• **What you should do**: Each record below should be written out again exactly.

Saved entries
[Start of Attachment]
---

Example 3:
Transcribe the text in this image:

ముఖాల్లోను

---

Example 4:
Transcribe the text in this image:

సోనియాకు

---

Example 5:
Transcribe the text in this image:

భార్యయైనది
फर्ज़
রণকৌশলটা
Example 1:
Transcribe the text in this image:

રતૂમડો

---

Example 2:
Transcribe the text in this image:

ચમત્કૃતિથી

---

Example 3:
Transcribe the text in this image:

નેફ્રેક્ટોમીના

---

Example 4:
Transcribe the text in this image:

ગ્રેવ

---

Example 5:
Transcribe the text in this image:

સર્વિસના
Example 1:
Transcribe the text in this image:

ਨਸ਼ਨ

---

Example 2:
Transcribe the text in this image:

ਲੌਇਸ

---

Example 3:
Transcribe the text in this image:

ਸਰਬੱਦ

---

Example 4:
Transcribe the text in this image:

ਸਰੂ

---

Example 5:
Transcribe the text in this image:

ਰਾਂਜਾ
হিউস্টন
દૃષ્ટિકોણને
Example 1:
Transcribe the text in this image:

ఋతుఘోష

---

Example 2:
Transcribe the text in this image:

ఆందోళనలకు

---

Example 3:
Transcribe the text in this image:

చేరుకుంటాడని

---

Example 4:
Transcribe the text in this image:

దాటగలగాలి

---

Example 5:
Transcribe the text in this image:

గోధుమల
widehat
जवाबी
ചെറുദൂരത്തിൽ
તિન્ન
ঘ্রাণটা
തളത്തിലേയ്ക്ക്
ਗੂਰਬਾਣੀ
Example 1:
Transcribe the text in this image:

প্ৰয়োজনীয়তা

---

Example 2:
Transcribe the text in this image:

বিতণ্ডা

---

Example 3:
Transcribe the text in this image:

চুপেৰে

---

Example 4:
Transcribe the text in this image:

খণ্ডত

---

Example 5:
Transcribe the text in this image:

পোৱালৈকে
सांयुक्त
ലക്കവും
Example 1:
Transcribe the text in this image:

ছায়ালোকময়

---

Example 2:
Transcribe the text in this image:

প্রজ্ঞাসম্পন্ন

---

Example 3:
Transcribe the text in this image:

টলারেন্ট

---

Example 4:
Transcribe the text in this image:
[End of Attachment]
• **Problem solution**:
---

Example 3:
Transcribe the text in this image:

ముఖాల్లోను

---

Example 4:
Transcribe the text in this image:

సోనియాకు

---

Example 5:
Transcribe the text in this image:

భార్యయైనది
फर्ज़
রণকৌশলটা
Example 1:
Transcribe the text in this image:

રતૂમડો

---

Example 2:
Transcribe the text in this image:

ચમત્કૃતિથી

---

Example 3:
Transcribe the text in this image:

નેફ્રેક્ટોમીના

---

Example 4:
Transcribe the text in this image:

ગ્રેવ

---

Example 5:
Transcribe the text in this image:

સર્વિસના
Example 1:
Transcribe the text in this image:

ਨਸ਼ਨ

---

Example 2:
Transcribe the text in this image:

ਲੌਇਸ

---

Example 3:
Transcribe the text in this image:

ਸਰਬੱਦ

---

Example 4:
Transcribe the text in this image:

ਸਰੂ

---

Example 5:
Transcribe the text in this image:

ਰਾਂਜਾ
হিউস্টন
દૃષ્ટિકોણને
Example 1:
Transcribe the text in this image:

ఋతుఘోష

---

Example 2:
Transcribe the text in this image:

ఆందోళనలకు

---

Example 3:
Transcribe the text in this image:

చేరుకుంటాడని

---

Example 4:
Transcribe the text in this image:

దాటగలగాలి

---

Example 5:
Transcribe the text in this image:

గోధుమల
widehat
जवाबी
ചെറുദൂരത്തിൽ
તિન્ન
ঘ্রাণটা
തളത്തിലേയ്ക്ക്
ਗੂਰਬਾਣੀ
Example 1:
Transcribe the text in this image:

প্ৰয়োজনীয়তা

---

Example 2:
Transcribe the text in this image:

বিতণ্ডা

---

Example 3:
Transcribe the text in this image:

চুপেৰে

---

Example 4:
Transcribe the text in this image:

খণ্ডত

---

Example 5:
Transcribe the text in this image:

পোৱালৈকে
सांयुक्त
ലക്കവും
Example 1:
Transcribe the text in this image:

ছায়ালোকময়

---

Example 2:
Transcribe the text in this image:

প্রজ্ঞাসম্পন্ন

---

Example 3:
Transcribe the text in this image:

টলারেন্ট

---

Example 4:
Transcribe the text in this image:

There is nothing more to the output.